Rakamlar pembe tablolar çizse de, sokağın dili başka konuşuyor: Üretim olmadan ne piyasa canlanır, ne de vatandaş nefes alır.
Ben yaklaşık bir aydır vatanımızda bulunuyorum. Sıla-i rahim için çıktığım bu yolculukta birkaç vilayeti gezdim, halkla oturup kalktım. Ne yazık ki gördüğüm manzara hiç iç açıcı değil: Esnaf sıkıntılı, sanayici dar boğazda, üretici zarar ediyor. Kahvehanelerde, cami çıkışlarında, pazarlarda konuşulan hep aynı: "Geçim zorlaştı."
Bu noktada, Türkiye Gazetesi'nde 25 Ağustos 2025 tarihinde yayımlanan "Piyasalar iyi değil…" başlıklı yazısını cesaretle kaleme alabilmiş olan Cem Küçük'ü takdir etmemek elde değil. Çünkü çoğu zaman resmi rakamların pembe tablolar çizdiği bir ortamda, sokağın sesini duymak ve yazıya dökmek kolay değildir. Benim gördüklerim de onun yazdıklarıyla birebir örtüşüyor.

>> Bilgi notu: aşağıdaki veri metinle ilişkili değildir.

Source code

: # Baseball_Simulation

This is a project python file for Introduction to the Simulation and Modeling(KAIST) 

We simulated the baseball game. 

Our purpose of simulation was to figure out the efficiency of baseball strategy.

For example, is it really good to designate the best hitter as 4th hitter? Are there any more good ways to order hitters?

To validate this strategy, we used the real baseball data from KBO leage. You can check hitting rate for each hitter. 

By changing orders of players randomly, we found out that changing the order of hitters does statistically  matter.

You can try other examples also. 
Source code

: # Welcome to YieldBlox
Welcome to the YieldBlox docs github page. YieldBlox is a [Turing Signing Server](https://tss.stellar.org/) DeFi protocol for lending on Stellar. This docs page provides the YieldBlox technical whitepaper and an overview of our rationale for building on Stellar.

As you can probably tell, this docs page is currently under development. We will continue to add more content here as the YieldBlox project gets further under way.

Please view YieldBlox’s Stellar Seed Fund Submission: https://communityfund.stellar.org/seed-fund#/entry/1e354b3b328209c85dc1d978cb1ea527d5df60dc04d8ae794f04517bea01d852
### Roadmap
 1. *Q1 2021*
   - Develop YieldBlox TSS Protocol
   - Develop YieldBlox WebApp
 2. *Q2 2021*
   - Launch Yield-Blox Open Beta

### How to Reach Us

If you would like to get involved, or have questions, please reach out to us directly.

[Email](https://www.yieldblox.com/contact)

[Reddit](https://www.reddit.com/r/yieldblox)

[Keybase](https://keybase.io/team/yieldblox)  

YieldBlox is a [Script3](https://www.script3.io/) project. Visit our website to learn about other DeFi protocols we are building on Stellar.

Beni en çok düşündüren bir ayrıntı oldu. Uçaktan indiğimde kiraladığım küçük bir Fransız arabası vardı. Çok basit bir araçtı ama kaliteliydi. Yollarda da aynı sınıfta, düşük maliyetli ama güvenilir arabaları gördüm. Vatandaş da bu araçlara yönelmiş. Peki biz niye bu kadar basit ama kaliteli arabaları üretemiyoruz
Üstelik Türkiye'de trafiğe kayıtlı toplam taşıt sayısı Mayıs 2025 itibarıyla 32 milyon 182 bin 121'e ulaşmış durumda. Sadece Mayıs ayında trafiğe kaydı yapılan taşıtların %44,8'ini motosiklet, %41,4'ünü otomobil, %8,5'ini kamyonet, %2,6'sını traktör, %1,6'sını kamyon, %0,7'sini minibüs, %0,3'ünü otobüs ve %0,1'ini özel amaçlı taşıtlar oluşturdu. Bu tablo, halkın ciddi şekilde araç talebi olduğunu, fakat bu ihtiyacın tamamına yakınının hâlâ büyük ölçüde ithalatla karşılandığını açıkça gösteriyor.
Oysa altyapımız var. Konya'da, Bursa'da, Kocaeli'nde yedek parça üreten onlarca firma mevcut. Devlet çıkıp dese ki: "İçten yanmalı küçük arabalar üretin, ben alım garantisi veriyorum, ilk etapta sadece iç piyasaya verin"… inanın garantiye bile gerek kalmaz. Su gibi satılır. Çünkü halkın alım gücü zaten ancak bu sınıftaki araçlara yetiyor. Bu garanti alınırsa üreticiler cesaretlenir; inanın ki bu cesaretle üretilen araçlar, verilen garantiyi de aşar, iç piyasanın çok ötesine taşar.
Ama mesele sadece araçlarla sınırlı değil. Türkiye'nin üretim potansiyeli sadece otomotivde değil, elektronik cihazlardan tarım makinelerine, yazılımdan ev eşyalarına kadar pek çok alanda mevcut. Bugün ithal ettiğimiz yüzlerce kalem ürünü, aslında kendi mühendislerimizle, kendi girişimcilerimizle üretme gücüne sahibiz. Araçlarda gösterilecek bir cesaret, zincirleme şekilde diğer üretim alanlarına da yayılır. Yeter ki devlet, üreticiye yol göstersin ve güven versin.